I ask her what changes when I turn off the light
and she says, Go ahead.
I ask what else and
she says, According to whom?
She won’t tell me anything
because she thinks I know nothing.
In life, she told me to have faith
but never told me Goodbye. Nor,
perhaps more importantly, Daughter,
I’m going to die young and rip
apart the linen spool of time,
even though I was the one
who bothered to convince you
it was real in the first place.
Now, in death, she only says things like,
You’ll ruin the wall doing that.
She has become a limitless
magic eight ball of disappointment.
If I ask about dying
she says, In the cosmic sense?
None of this matters to her.
To her it feels like the lights
are always on, like
no one is lying in wait.
But here I am, lain, waiting.
I want to hunt her, to render her
unconscious with an actual rock.
Small and dear—my prisoner
in the Taiga of Unreality forever.
There are logistical issues, of course.
Where to hide the rock, find her head.
And then there is the matter of infinite regression.
The rampantness of logical sequences
with essential but unidentifiable beginnings.
Endless chains of justification
that beg you to trust.
How does one go forward knowing
such a trespass of knowledge is possible?
On my fortieth birthday,
my mother will have been alive
for less than half my life.
Sixtieth, less than a third.
The graph of her deadness
over my aliveness
descends infinitely toward the axis.
What comes first, I ask her.
How much of this is quantum and
How much the way you taught me
to halve an English muffin with a fork?
But all she ever says is
In the dark I can’t confirm or deny you.
Now she may as well be muffins, forks, knitwear.
She is an infinite regression
nestled in the Siberian Gulf of Uselessness.
She’s always one more year not alive.
They call this the anniversary of her death
but anniversary implies an addition, a gathering,
a line rising at a forty-five degree angle
from the horizontal at which it began.
That is no longer the graph we have
here before us.
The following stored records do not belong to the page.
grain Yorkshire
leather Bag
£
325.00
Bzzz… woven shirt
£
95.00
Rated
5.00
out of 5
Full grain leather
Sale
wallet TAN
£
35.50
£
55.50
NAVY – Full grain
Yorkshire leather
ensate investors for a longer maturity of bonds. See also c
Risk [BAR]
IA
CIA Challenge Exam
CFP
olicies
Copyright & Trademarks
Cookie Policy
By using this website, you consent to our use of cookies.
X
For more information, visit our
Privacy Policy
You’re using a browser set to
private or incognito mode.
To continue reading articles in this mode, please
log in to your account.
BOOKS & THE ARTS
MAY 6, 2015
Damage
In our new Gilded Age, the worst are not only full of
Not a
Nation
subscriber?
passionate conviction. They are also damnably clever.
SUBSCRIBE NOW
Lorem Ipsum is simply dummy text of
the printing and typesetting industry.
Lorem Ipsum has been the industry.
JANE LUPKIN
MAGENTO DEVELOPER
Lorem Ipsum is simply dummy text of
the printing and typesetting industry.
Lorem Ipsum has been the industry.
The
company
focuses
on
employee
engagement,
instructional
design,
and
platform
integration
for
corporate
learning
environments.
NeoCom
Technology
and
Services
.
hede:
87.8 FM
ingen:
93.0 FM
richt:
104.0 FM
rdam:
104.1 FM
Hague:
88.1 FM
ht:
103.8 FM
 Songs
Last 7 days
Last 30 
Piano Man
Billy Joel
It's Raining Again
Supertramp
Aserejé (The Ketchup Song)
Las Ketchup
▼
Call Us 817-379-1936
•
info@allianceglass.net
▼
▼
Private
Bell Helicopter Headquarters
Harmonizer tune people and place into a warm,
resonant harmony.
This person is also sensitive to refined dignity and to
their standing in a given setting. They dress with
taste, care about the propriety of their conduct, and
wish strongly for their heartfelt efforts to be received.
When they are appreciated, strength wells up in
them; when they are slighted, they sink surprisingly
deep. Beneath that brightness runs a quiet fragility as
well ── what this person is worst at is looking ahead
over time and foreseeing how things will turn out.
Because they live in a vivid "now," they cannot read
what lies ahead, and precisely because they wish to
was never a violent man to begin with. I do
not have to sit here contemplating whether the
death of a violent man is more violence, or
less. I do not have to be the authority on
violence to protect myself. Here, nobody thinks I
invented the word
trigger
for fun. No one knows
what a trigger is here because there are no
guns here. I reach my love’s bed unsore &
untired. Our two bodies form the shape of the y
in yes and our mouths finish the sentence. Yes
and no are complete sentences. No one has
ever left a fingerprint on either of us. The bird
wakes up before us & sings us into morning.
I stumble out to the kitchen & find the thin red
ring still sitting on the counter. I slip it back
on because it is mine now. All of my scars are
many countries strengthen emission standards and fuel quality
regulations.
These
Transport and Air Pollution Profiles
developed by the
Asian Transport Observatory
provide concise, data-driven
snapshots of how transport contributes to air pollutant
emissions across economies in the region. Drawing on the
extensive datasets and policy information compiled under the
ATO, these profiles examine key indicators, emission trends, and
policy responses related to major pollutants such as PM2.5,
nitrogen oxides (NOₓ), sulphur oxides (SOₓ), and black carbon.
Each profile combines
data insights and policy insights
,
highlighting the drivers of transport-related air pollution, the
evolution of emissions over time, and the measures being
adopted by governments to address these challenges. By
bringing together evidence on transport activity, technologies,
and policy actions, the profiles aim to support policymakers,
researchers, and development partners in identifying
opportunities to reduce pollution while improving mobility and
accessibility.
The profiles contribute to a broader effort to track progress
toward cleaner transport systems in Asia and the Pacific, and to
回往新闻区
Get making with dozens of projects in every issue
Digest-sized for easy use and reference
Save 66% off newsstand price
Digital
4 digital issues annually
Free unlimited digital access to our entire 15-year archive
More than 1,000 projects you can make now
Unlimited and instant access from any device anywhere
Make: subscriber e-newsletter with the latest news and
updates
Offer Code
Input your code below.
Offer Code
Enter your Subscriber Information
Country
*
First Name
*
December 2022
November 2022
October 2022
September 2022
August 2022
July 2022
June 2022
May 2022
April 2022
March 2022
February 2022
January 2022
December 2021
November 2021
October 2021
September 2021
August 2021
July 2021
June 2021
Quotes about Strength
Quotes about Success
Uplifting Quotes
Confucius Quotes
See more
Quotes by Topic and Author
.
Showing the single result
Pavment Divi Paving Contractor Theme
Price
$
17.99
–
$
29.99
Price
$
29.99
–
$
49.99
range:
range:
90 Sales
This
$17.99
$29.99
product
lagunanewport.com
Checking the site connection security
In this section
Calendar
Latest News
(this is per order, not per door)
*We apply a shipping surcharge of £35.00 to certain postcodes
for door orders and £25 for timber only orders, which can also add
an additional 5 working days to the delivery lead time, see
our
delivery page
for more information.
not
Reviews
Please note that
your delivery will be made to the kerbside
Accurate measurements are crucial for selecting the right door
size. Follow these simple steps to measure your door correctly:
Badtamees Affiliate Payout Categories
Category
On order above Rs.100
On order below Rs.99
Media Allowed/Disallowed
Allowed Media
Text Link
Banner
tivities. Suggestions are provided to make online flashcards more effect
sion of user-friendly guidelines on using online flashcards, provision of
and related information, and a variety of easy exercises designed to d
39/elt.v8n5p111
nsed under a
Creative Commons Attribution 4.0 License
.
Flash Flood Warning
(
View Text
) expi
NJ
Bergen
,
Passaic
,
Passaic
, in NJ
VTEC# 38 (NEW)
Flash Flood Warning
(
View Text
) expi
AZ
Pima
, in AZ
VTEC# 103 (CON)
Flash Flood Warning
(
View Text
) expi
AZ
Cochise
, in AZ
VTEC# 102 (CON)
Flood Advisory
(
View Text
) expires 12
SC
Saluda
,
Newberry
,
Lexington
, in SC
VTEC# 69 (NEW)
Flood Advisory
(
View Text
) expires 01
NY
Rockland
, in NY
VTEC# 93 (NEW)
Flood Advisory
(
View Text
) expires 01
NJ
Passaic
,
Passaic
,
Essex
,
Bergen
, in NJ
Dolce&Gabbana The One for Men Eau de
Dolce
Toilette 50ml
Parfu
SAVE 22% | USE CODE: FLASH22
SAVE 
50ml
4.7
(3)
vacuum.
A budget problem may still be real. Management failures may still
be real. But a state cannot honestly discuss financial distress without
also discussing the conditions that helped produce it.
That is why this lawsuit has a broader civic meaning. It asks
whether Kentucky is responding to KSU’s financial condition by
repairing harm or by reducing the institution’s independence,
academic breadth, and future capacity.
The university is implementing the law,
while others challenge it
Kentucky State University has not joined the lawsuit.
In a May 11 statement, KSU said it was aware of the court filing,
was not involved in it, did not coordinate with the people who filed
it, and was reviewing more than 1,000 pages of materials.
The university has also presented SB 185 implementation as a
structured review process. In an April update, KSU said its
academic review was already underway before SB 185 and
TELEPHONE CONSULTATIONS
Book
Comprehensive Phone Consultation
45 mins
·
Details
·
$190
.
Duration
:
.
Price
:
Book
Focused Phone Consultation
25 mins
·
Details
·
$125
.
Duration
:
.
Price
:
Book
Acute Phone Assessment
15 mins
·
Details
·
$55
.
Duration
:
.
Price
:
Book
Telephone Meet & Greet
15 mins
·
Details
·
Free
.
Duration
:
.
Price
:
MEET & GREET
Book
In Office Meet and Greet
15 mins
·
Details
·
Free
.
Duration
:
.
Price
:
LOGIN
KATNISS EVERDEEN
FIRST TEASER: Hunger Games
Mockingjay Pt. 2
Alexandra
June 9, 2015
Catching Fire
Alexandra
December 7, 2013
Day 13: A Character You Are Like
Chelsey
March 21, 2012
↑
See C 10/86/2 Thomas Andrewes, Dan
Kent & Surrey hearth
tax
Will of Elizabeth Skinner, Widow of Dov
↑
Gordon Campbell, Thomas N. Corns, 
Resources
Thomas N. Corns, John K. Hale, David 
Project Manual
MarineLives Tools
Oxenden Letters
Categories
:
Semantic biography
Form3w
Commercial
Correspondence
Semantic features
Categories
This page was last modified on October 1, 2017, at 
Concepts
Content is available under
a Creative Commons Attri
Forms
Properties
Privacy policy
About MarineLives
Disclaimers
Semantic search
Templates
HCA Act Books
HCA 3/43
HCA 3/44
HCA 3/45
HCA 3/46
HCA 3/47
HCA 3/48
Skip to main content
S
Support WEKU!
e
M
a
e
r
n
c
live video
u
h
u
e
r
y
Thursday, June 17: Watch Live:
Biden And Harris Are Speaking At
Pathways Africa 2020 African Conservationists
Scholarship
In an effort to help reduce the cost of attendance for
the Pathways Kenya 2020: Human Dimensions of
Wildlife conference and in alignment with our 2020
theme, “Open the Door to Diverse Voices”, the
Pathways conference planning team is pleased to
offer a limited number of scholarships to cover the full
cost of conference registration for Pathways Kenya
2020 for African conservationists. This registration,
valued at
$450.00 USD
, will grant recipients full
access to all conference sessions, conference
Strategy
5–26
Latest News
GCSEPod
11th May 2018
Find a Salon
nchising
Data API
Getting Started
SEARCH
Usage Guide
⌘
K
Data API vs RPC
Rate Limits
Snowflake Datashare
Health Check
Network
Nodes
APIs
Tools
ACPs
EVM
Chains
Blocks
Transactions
Look at this, I say to her,
the downward slope of your no-longerness
over my still-hereness.
You are one more year forward
from nothingness, one more year less.
She shallows, roils.
Airplanes can no longer reach her.
We sit in a deciduous kind of silence.
I consult the magic eight ball for answers
sent straight from the boreal forest.
A glowing purple triangle reads:
Today is not an anniversary.
But there is no word that means the opposite.